Previous message: Sean Christopherson: "[PATCH 1/2] KVM: x86/mmu: Ensure TLBs are flushed when yielding during GFN range zap"
In reply to: Ben Gardon: "Re: [PATCH 1/2] KVM: x86/mmu: Ensure TLBs are flushed when yielding during GFN range zap"
Next in thread: Ben Gardon: "Re: [PATCH 2/2] KVM: x86/mmu: Ensure TLBs are flushed when yielding during NX zapping"
Messages sorted by: [ date ] [ thread ] [ subject ] [ author ]

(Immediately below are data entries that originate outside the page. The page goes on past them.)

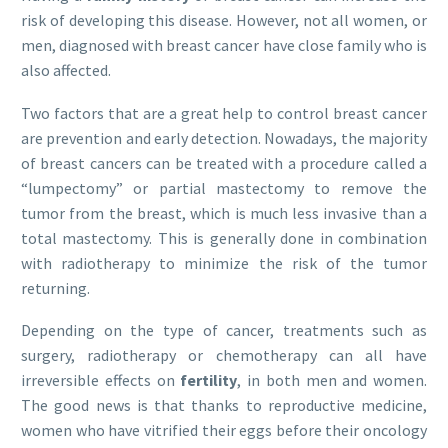
risk of developing this disease. However, not all women, or
men, diagnosed with breast cancer have close family who is
also affected.
Two factors that are a great help to control breast cancer
are prevention and early detection. Nowadays, the majority
of breast cancers can be treated with a procedure called a
“lumpectomy” or partial mastectomy to remove the
tumor from the breast, which is much less invasive than a
total mastectomy. This is generally done in combination
with radiotherapy to minimize the risk of the tumor
returning.
Depending on the type of cancer, treatments such as
surgery, radiotherapy or chemotherapy can all have
irreversible effects on
fertility
, in both men and women.
The good news is that thanks to reproductive medicine,
women who have vitrified their eggs before their oncology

Fix two intertwined bugs in the NX huge page zapping that were introduced
by the incorporation of the TDP MMU. Because there is a unified list of
NX huge pages, zapping can encounter both TDP MMU and legacy MMU pages,
and the two MMUs have different tracking for TLB flushing. If one flavor
needs a flush, but the code for the other flavor yields, KVM will fail to
flush before yielding.

First, honor the "flush needed" return from kvm_tdp_mmu_zap_gfn_range(),
which does the flush itself if and only if it yields, and otherwise
expects the caller to do the flush. This requires feeding the result
into kvm_mmu_remote_flush_or_zap(), and so also fixes the case where the
TDP MMU needs a flush, the legacy MMU does not, and the main loop yields.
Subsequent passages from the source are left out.